Giorgio De Rienzo, scrittore e critico letterario, già docente di Letteratura italiana moderna e contemporanea all'Università di Torino, dove è nato e vive, ha partecipato quest'anno al Festival "Il libro possibile" di Polignano a Mare, del quale ho già riferito nei giorni scorsi. Pochi giorni fa lo stesso De Rienzo ha inviato al «Corriere del Mezzogiorno» un ricordo della sua partecipazione, che riporto qui di seguito quasi integralmente:
«Pare incredibile ma Il Libro possibile di Polignano a Mare cresce di anno in anno, con un budget con cui altri festival letterari non partirebbe neppure. Ero stato qui due anni fa un giorno solo e m’ero portato dietro un ricordo di bella compagnia. Sono tornato quest’anno per girare, curiosare e cercare di capire perché tantissima gente (con tanti lettori veri) riempissero le piazze di San Benedetto e dell’Orologio, la splendida balconata a picco sul mare e la via Molini. I vigili urbani hanno calcolato più di diecimila persone a sera presenti ai vari incontri con l’autore, ai concerti di band di giovani (con ottimi solisti) e alle esibizioni di danza.

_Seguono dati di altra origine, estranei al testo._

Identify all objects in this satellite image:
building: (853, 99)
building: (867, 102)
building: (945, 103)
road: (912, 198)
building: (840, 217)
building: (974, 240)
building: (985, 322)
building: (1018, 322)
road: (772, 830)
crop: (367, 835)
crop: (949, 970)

Il merito del successo va esclusivamente all’associazione Artes e al gruppo di giovani (tutti volontari) che circondano Rosella Santoro, intelligente e appassionata anima del festival. Poco sostanziosi i contributi degli enti locali, la Provincia e il Comune di Polignano, che tuttavia per bocca dell’assessore alla Cultura ha promesso pubblicamente di raddoppiare almeno il suo contributo per l’anno prossimo. Assente ingiustificata è la Regione. Eppure Artes è riuscita a portare qui Paolo Giordano, premio Strega 2008, e Paolo Di Stefano, probabile vincitore del Campiello, nonostante la diffidenza dei grandi editori che continuano a non credere nel Sud. Se venissero una volta, cambierebbero idea: e scoprirebbero che qui ci sono quelli che loro definiscono lettori forti.

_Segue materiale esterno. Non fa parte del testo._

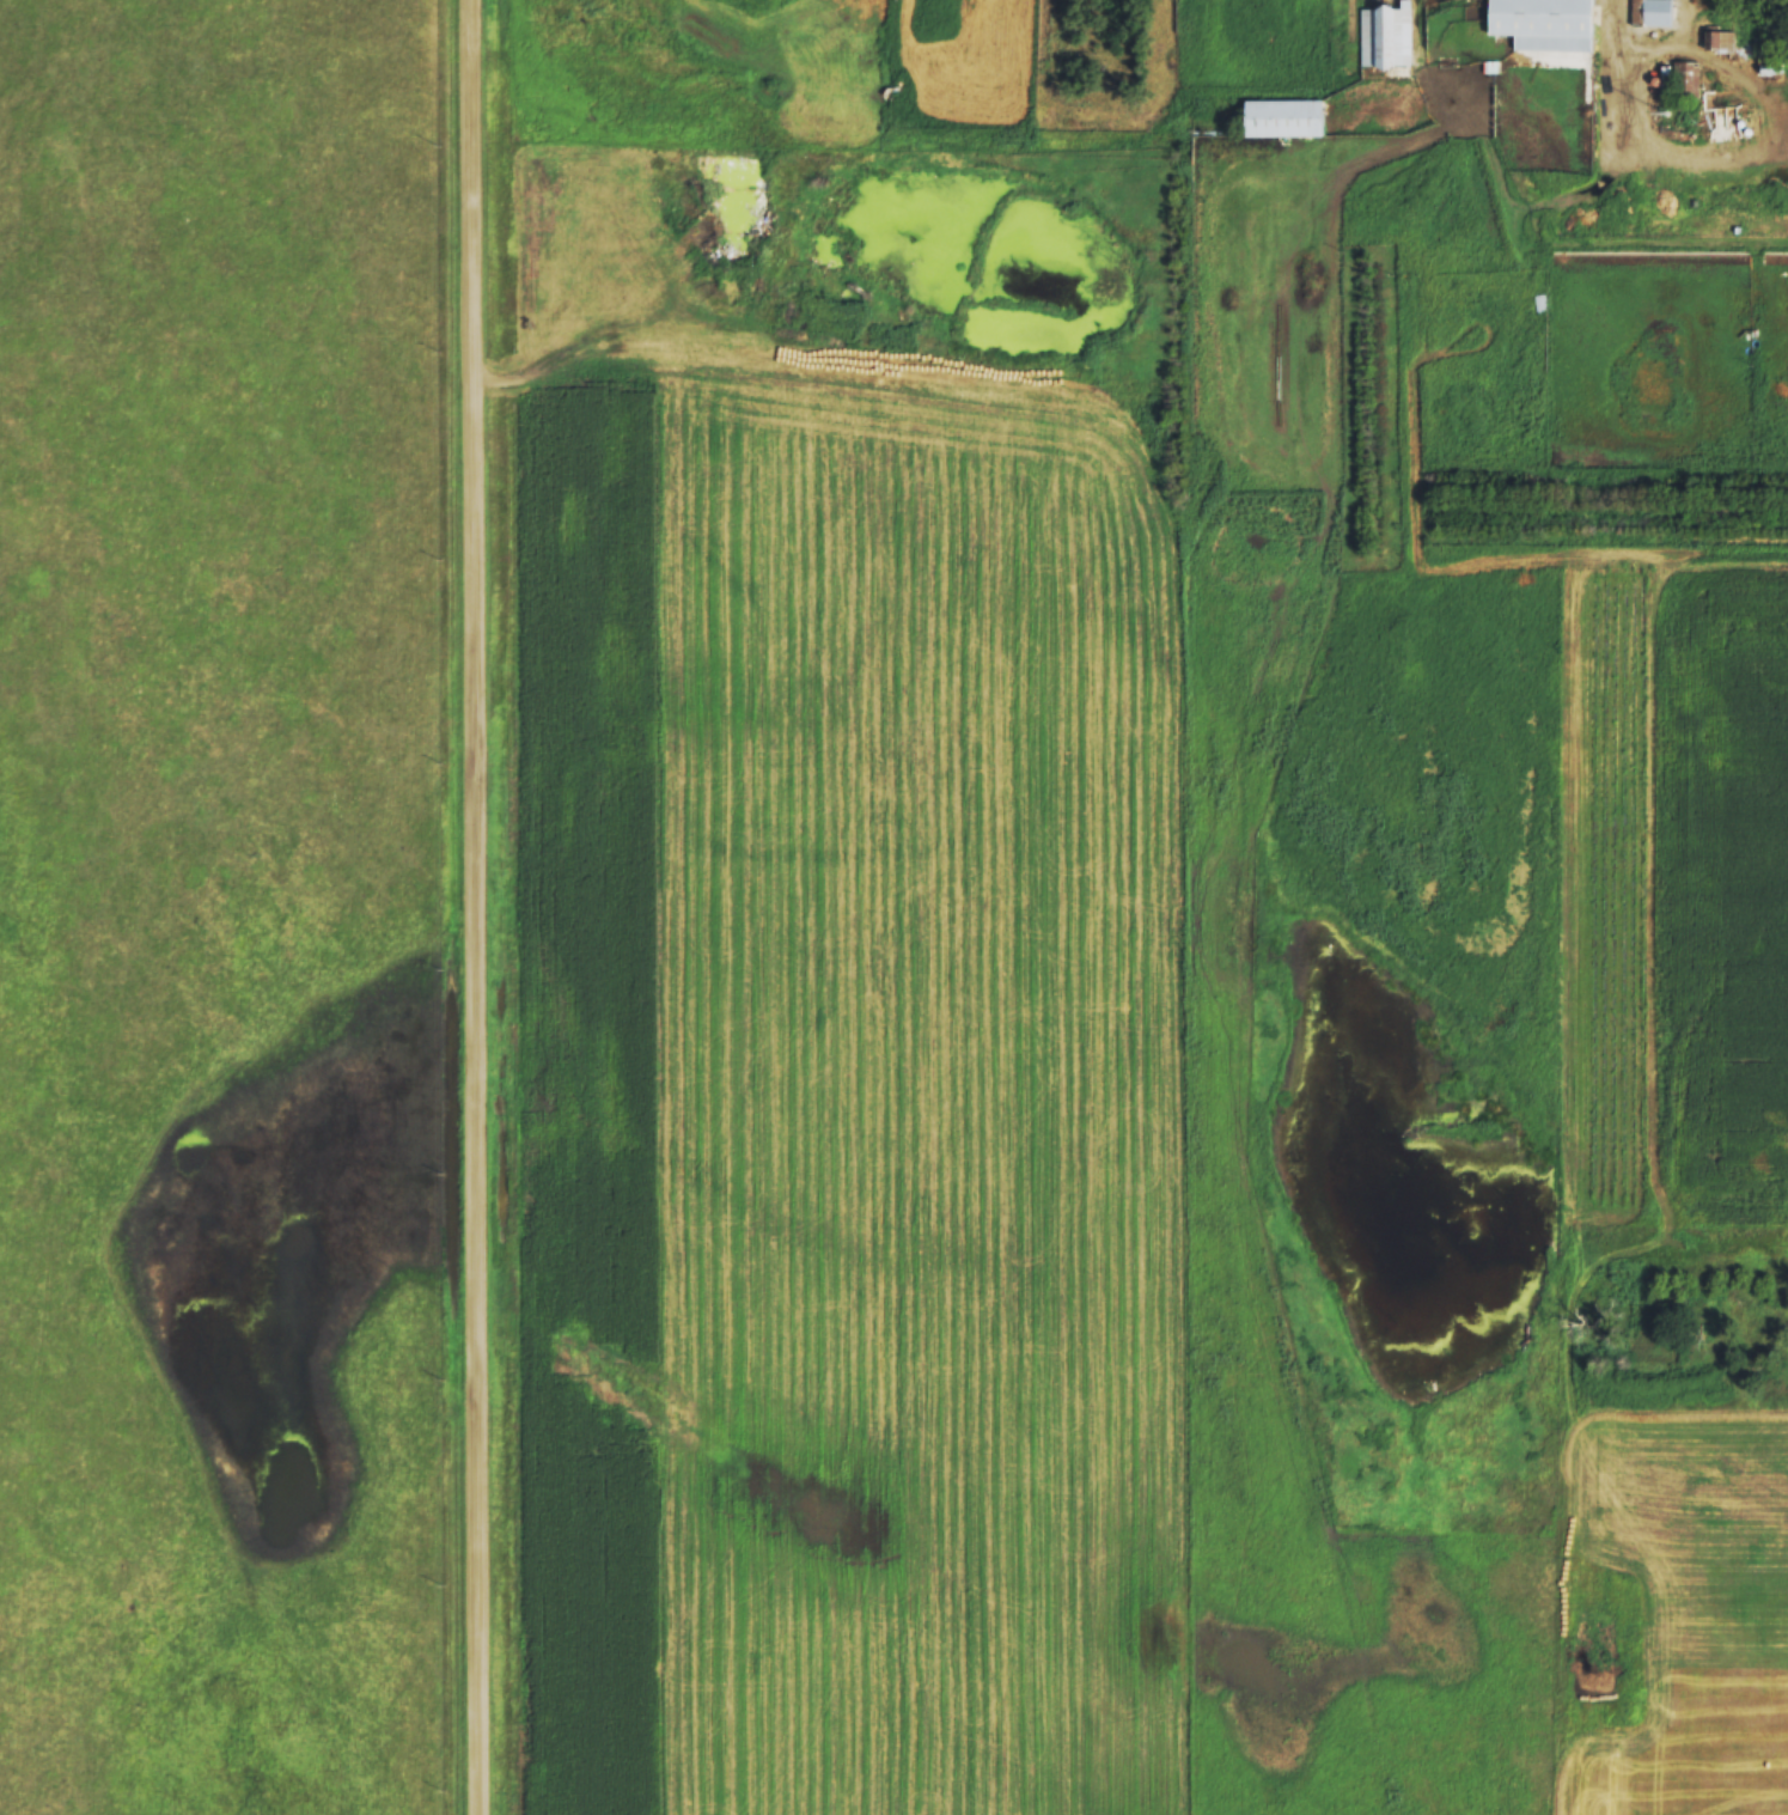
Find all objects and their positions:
building: (1652, 13)
building: (1545, 24)
building: (1384, 41)
building: (1718, 43)
building: (814, 45)
road: (1647, 49)
building: (1680, 82)
building: (1284, 119)
road: (1715, 152)
road: (477, 907)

La formula vincente del festival di Polignano sta nella capacità di sapere creare un clima di festa colta e popolare insieme. Dove lo spazio lo consente (in piazza dell’Orologio) può capitare che attorno al palco si raccolgano centinaia di persone attente e incuriosite per sentire parlare di poesia, mentre poco più in là ragazzini giocano al pallone o a nascondino per dare sfogo alla propria vitalità. Se si sta all’inizio della piazza pare impossibile che le voci dei ragazzini non disturbino gli adulti pochi metri più in là. Se ci si trova sul palco a presentare un libro oppure tra il pubblico quel vociare non dà fastidio. È il miracolo acustico delle piazze di Polignano che, grazie alle suggestive architetture dei palazzi, costituiscono una sorta di auditorium ideale.
Per ragioni professionali sono stato in altri festival del Nord: a Pavia, a Mantova, alla Fiera del Libro di Torino, dove vivo. La differenza è quella tra un inferno dove suoni e voci si accavallano e un paradiso in cui tutto si armonizza. […] È un pubblico duttile quello di Polignano. Si adatta al parlare torrenziale di Odifreddi, “matematico impenitente” e ormai ateo quasi per professione, come al ragionare pacato, all’argomentazione riposante della Pisu che discute della Cina dall’antichità ad oggi».